Here’s a ‘Great Little Idea’ for you.
Buy a bunch of tired old brands. Pay a premium for them. Add a ton of debt to the balance sheet. Take on heaps of additional pension liabilities. And then, thanks to your premier size, squeeze extra profits out of a so-called ‘stronger negotiating position’ with your customers to pay for it all.
The flaws in this argument on which Premier Foods was built have been apparent for some time. Any savings made through efficiencies have been used to pay down debt. And while its lean management structure stripped out cost, as a conglomerate, management was unable to offer focus.
In the latest example, seeing the speed with which private equity group Exponent has revitalised Quorn following its acquisition of the meat substitute brand - in terms of advertising and NPD - has been almost embarrassing.
But The Grocer’s investigation into a massive trading dispute with Tesco this week, which prompted Premier to issue a profit warning as we were going to press, throws fresh light on the folly of its strategy.
Instead of pushing Tesco around, thanks to its size and bulk, Tesco has run rings round the flabby conglomerate, delisting as many as a quarter of its SKUs across every Premier category to teach it a lesson. “Yes, you can put your prices up,” it has effectively said, “but the total SKU count will be dealt with accordingly.”
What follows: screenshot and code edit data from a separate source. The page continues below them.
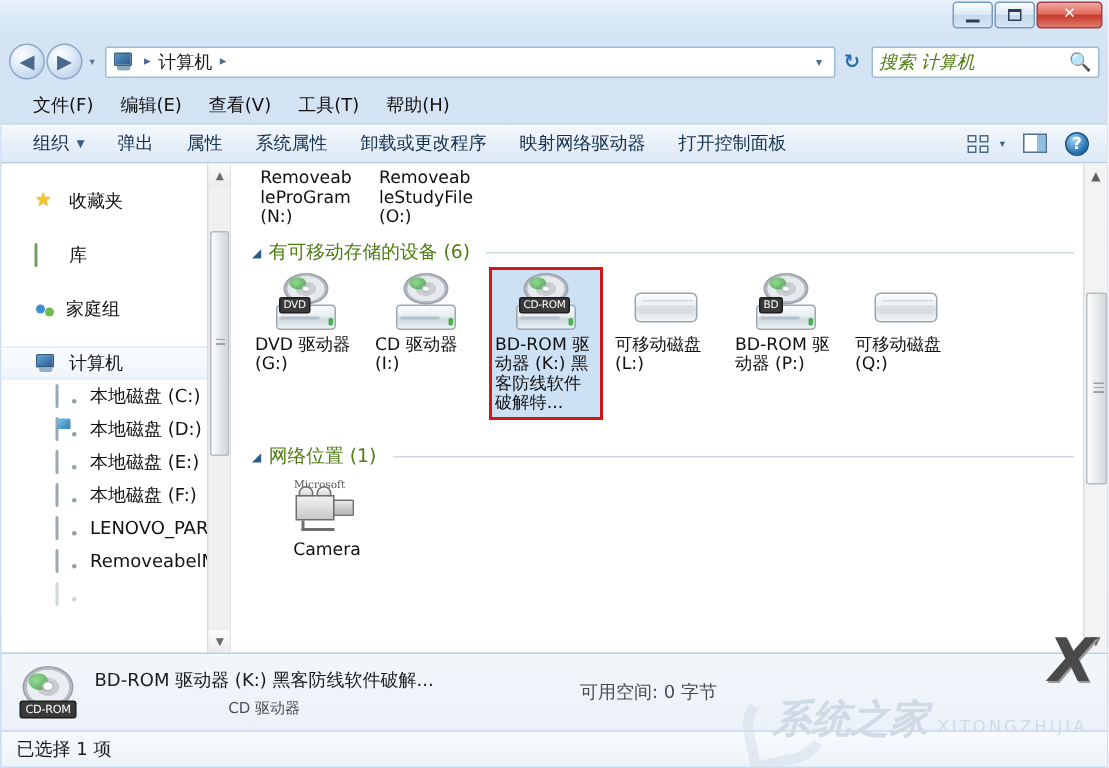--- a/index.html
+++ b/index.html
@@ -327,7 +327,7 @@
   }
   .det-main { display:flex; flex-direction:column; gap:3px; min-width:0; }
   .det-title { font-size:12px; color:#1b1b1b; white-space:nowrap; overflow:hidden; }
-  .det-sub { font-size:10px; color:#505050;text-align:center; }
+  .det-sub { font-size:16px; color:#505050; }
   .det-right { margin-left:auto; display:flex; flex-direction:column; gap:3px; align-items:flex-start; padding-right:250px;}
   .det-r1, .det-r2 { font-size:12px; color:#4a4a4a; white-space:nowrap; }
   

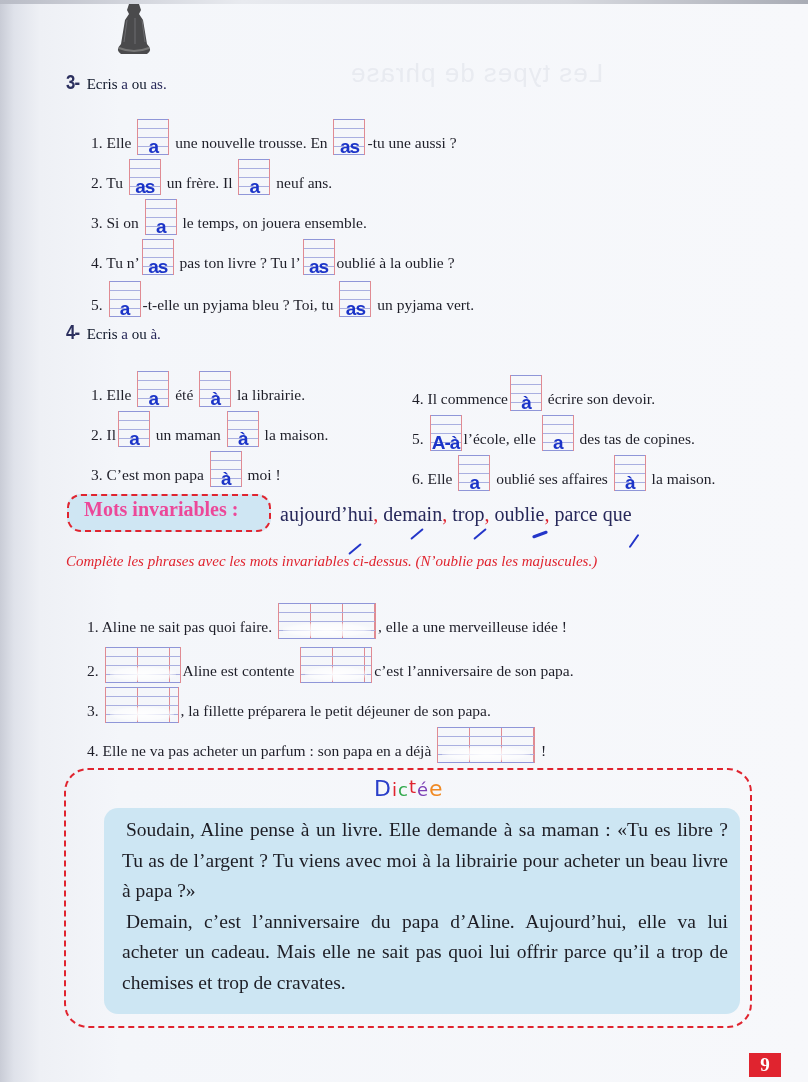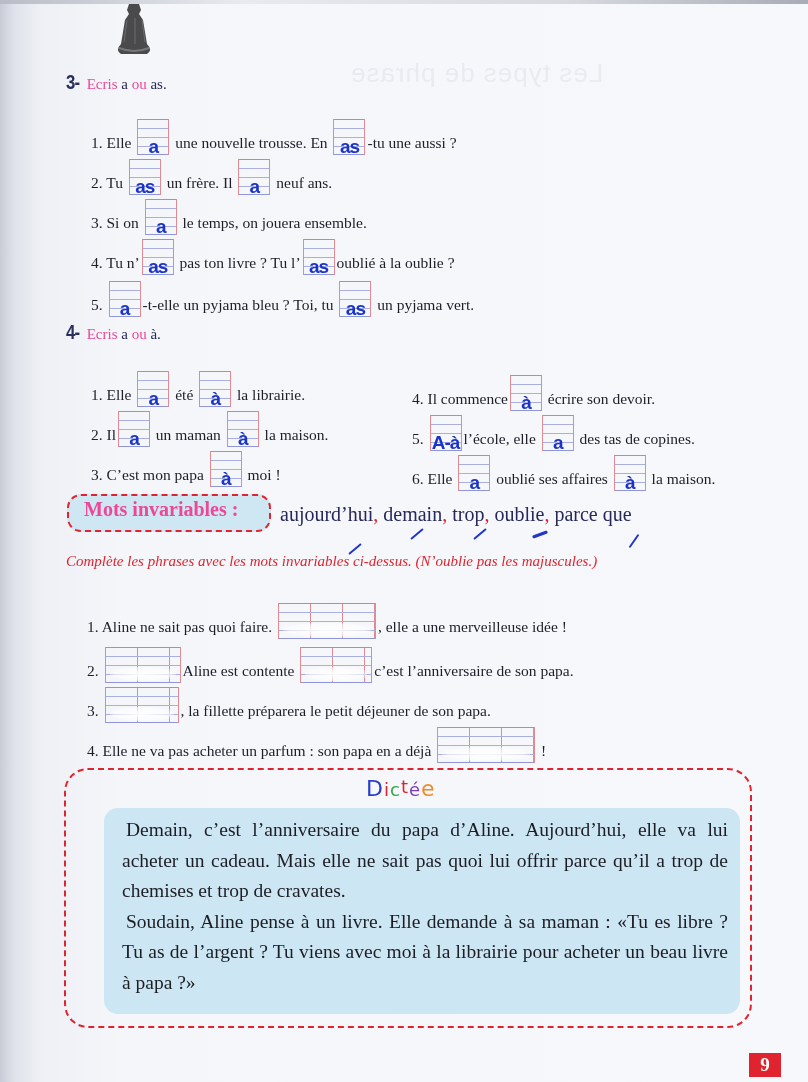--- a/index.html
+++ b/index.html
@@ -23,7 +23,7 @@
     color: #2b2f5e; transform: scaleX(0.8); transform-origin: left; letter-spacing: -1px;
   }
   .ex-title { font-size: 15px; }
-  .red { color: #ec4899; text-align: right; }
+  .red { color: #0f172a; text-align: right; }
   .navy { color: #28295a; }
   .line { font-size: 15.5px; white-space: nowrap; color: #1e1e28; }
   .box {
Conversations like this have been happening with suppliers of every size in recent months. But none appears to have handled the situation quite as badly as Premier. And while both parties insist the dispute is resolved, at a cost of £10m at least, the more frightening thought is that Tesco is meanwhile looking to both reduce its supply and embrace new venture brands, and roll out new own-label brands from its other international operations.